Sencha is the most ubiquitous tea found in Japan, but for good reason — it exemplifies the one-of-a-kind umami flavor that epitomizes the heart of Japanese taste. Sencha illustrates the harmonious balance of sweetness, astringency, umami, and bitterness. Even its translation hints to its ubiquity: "sen" means "to infuse" while "cha" means "tea," so sencha in totality translates to "brewing tea." Invented in the 18th century in Uji, Japan by Soen Nagatani, the tea leaves are dried, steamed, and rolled into their characteristic needle shape.

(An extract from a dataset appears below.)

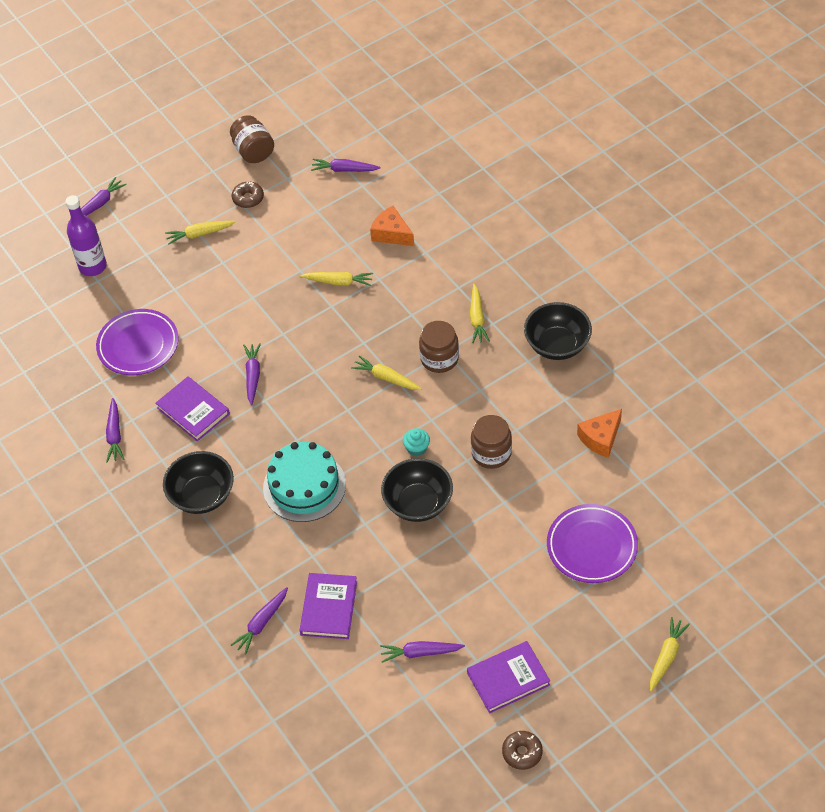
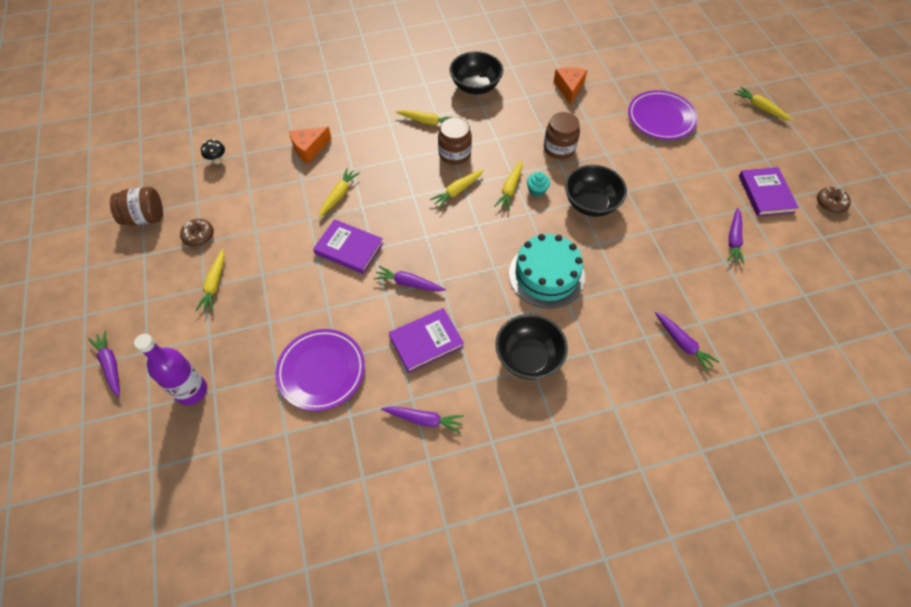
camera: 75 degrees left, 5 degrees up
(329, 608) = (677, 289): purple book -> purple book (349, 248)
(344, 170) = (217, 160): purple carrot -> black mushroom
(409, 423) = (510, 189): none -> yellow carrot
(600, 438) = (569, 88): orange cheese -> orange cheese turned 150 degrees counterclockwise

A fairly versatile tea, sencha can be brewed & enjoyed in a myriad of ways depending on personal preference.
Aroma: elegant and sweet
Flavor: a deeply savory tea with rich texture, but with you may get a hint of sweet pineapple and salty minerality.
Location: Satsuma Town, Kagoshima.
Harvest Season: Early Spring, Shincha season - April.
Process: Once the first flush (shincha / ichibancha) is ready to harvest in the spring, the leaves are diligently gathered — most often this will be the bud with 2 or 3 leaves of new growth. To create our sencha, the leaves are steamed (Chumushi, normal steaming), dried, cooled, rolled into shape, sorted, and then rolled a final time.
Amount: 6g (2tsp) Sencha
Water: 180ml (6oz) of 160º-175ºF water.
Time: 30 seconds - 1 minute, or up to 2 minutes depending on your preference. You may also try hotter temperatures for shorter periods of time. You'll experience a range of flavors. Using the guide above will give you a sweeter cup, while the hot water/short time brew method will extract more vegetal notes. Experiment!
Make Iced Tea: Our sencha is great for both slow ice-steeping and cold brewing.
Learn 3 different methodologies to make iced tea here.
Food Pairing: You could drink sencha all day long, but ours pairs particularly wonderfully with seafood!
Sold in either 50g or 100g bags. Store in a cool, dark location. Best consumed within 3 months.